**WHAT YOU ARE ASKED TO DO:**
Leave out the pictures and repeat the data exactly.

(EXCERPTED RECORDS Opens)

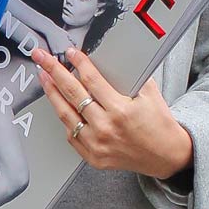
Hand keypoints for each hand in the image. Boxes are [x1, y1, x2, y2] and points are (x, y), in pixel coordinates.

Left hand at [32, 45, 193, 180]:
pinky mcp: (92, 156)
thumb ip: (129, 76)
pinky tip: (60, 105)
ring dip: (52, 93)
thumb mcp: (150, 94)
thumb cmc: (159, 125)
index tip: (71, 52)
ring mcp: (96, 144)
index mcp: (120, 110)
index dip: (78, 63)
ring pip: (65, 114)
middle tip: (42, 58)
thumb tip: (108, 60)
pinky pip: (71, 134)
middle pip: (72, 93)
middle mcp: (105, 128)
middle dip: (54, 71)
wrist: (166, 155)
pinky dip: (65, 118)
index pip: (91, 80)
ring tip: (44, 77)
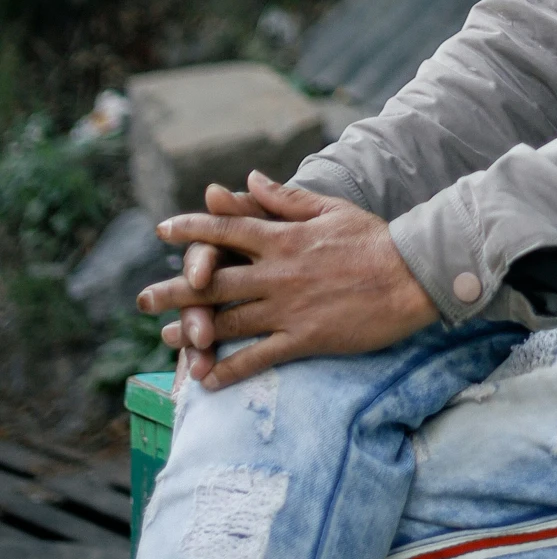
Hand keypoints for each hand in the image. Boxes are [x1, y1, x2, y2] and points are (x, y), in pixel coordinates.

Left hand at [139, 171, 438, 390]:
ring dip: (191, 331)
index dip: (190, 229)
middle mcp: (278, 273)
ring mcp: (288, 308)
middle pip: (213, 281)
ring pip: (227, 321)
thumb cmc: (376, 239)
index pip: (225, 230)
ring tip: (165, 337)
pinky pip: (257, 357)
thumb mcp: (331, 209)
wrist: (413, 276)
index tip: (162, 230)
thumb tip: (249, 178)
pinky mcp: (304, 338)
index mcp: (284, 238)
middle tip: (141, 298)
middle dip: (173, 289)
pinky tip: (208, 380)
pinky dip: (228, 369)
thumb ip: (285, 197)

(EXCERPTED RECORDS Closes)

**RESULT:**
Hand keypoints for each hand in the image. Boxes are [x1, y1, x2, y2] and points are (x, y), in pixel coordinates.

Left hand at [32, 45, 193, 180]:
pinky mcp: (92, 156)
thumb ip: (129, 76)
pinky tip: (60, 105)
ring dip: (52, 93)
thumb mcp: (150, 94)
thumb cmc: (159, 125)
index tip: (71, 52)
ring mcp: (96, 144)
index mcp: (120, 110)
index dip: (78, 63)
ring pip: (65, 114)
middle tip: (42, 58)
thumb tip: (108, 60)
pinky pip: (71, 134)
middle pip: (72, 93)
middle mcp: (105, 128)
middle dip: (54, 71)
wrist: (166, 155)
pinky dip: (65, 118)
index pip: (91, 80)
ring tip: (44, 77)
Hand keypoints for each hand in the image. Boxes are [x1, y1, x2, y2] and points are (x, y), in pixel coordinates.

Left hand at [139, 171, 438, 390]:
ring dip: (191, 331)
index dip: (190, 229)
middle mcp: (278, 273)
ring mcp: (288, 308)
middle pip: (213, 281)
ring pip: (227, 321)
thumb cmc: (376, 239)
index pip: (225, 230)
ring tip: (165, 337)
pinky pip: (257, 357)
thumb mcp: (331, 209)
wrist: (413, 276)
index tip: (162, 230)
thumb tip: (249, 178)
pinky mcp: (304, 338)
index mcp: (284, 238)
middle tip: (141, 298)
middle dip: (173, 289)
pinky tip: (208, 380)
pinky dip: (228, 369)
thumb ip: (285, 197)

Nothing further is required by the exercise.